A consumer typically faces one or another of two different general types of garnishments. In some cases, a person is left confronting both types of garnishments. One type of garnishment is placed on a person’s bank account. The second type of garnishment is placed on an individual’s paycheck. In either case, a garnishment can have a truly devastating impact on a person’s financial well being.
Garnishment Up Close
A garnishment is an order from a court issued on behalf of a consumer’s creditor. With a garnishment order, the creditor is able to obtain funds from a debtors paycheck or bank account. The laws in each state set forth some limitations regarding how much money may be removed from a bank account or paycheck at any one time.

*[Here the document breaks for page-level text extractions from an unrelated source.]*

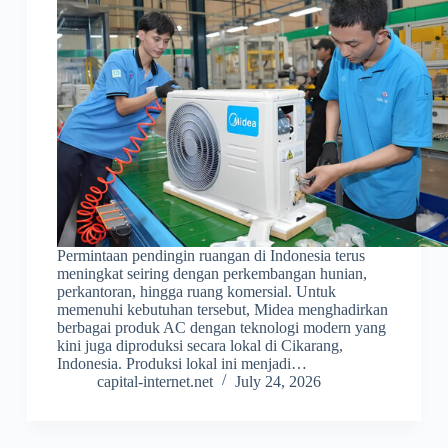
Permintaan pendingin ruangan di Indonesia terus
meningkat seiring dengan perkembangan hunian,
perkantoran, hingga ruang komersial. Untuk
memenuhi kebutuhan tersebut, Midea menghadirkan
berbagai produk AC dengan teknologi modern yang
kini juga diproduksi secara lokal di Cikarang,
Indonesia. Produksi lokal ini menjadi…
capital-internet.net
July 24, 2026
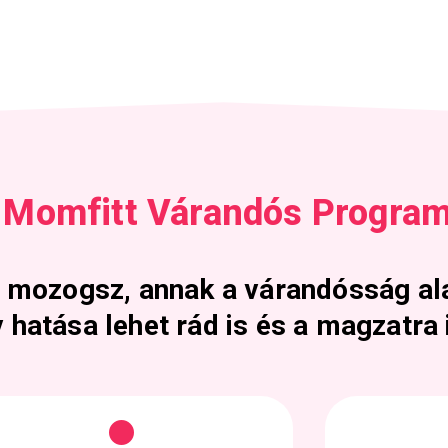
a Momfitt Várandós Progra
 mozogsz, annak a várandósság ala
 hatása lehet rád is és a magzatra 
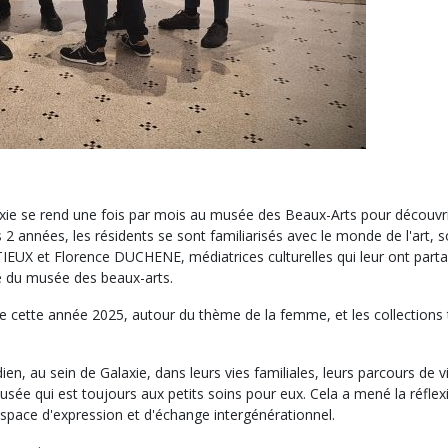
xie se rend une fois par mois au musée des Beaux-Arts pour découvrir 
es 2 années, les résidents se sont familiarisés avec le monde de l'art, s
EUX et Florence DUCHENE, médiatrices culturelles qui leur ont parta
e du musée des beaux-arts.
 de cette année 2025, autour du thème de la femme, et les collections 
n, au sein de Galaxie, dans leurs vies familiales, leurs parcours de vi
sée qui est toujours aux petits soins pour eux. Cela a mené la réflex
espace d'expression et d'échange intergénérationnel.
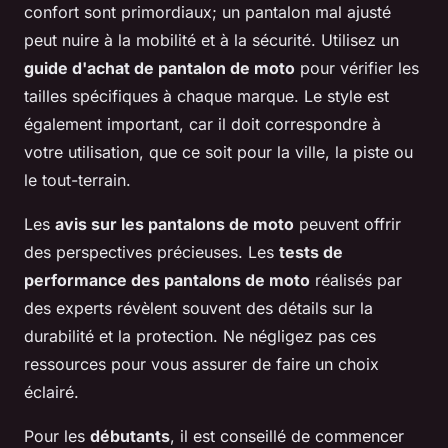
confort sont primordiaux; un pantalon mal ajusté
peut nuire à la mobilité et à la sécurité. Utilisez un
guide d'achat de pantalon de moto
pour vérifier les
tailles spécifiques à chaque marque. Le style est
également important, car il doit correspondre à
votre utilisation, que ce soit pour la ville, la piste ou
le tout-terrain.
Les
avis sur les pantalons de moto
peuvent offrir
des perspectives précieuses. Les
tests de
performance des pantalons de moto
réalisés par
des experts révèlent souvent des détails sur la
durabilité et la protection. Ne négligez pas ces
ressources pour vous assurer de faire un choix
éclairé.
Pour les
débutants
, il est conseillé de commencer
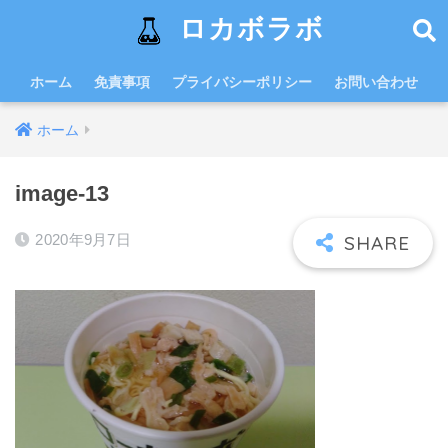
ロカボラボ
ホーム
免責事項
プライバシーポリシー
お問い合わせ
ホーム
image-13
2020年9月7日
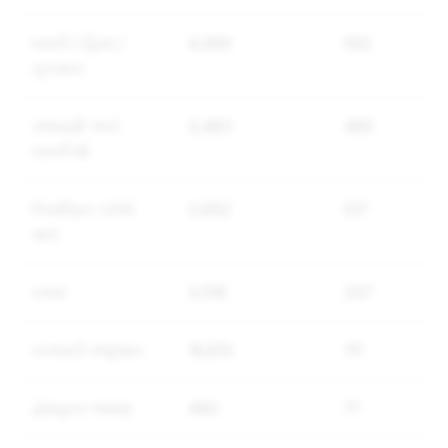
ધમકી / હિંસા /
4,369
552
નુકસાન
પજવણી અને
3,483
485
ધમકીઓ
નિયંત્રિત કરેલો
2,652
517
માલ
સ્પામ
3,516
337
બનાવટી રજૂઆત
16,813
111
દ્વેષયુક્ત ભાષણ
460
71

A garnishment is available to a creditor after that company has obtained a judgment against a debtor for a particular amount of money. For example, if a health care provider obtains a judgment in a collection lawsuit against a former patient, that entity ultimately is able to seek a garnishment of that debtor’s paycheck or bank account.
Relief from a Garnishment
Although court procedures to exist through which a consumer can attempt to challenge a garnishment, they are complicated and oftentimes of no effect. Thus, if a consumer reaches a point in his or her life that he is facing collection lawsuits and garnishments, the time may have arrived to consult with a qualified bankruptcy attorney. Filing bankruptcy is the one sure way of stopping a garnishment in most cases.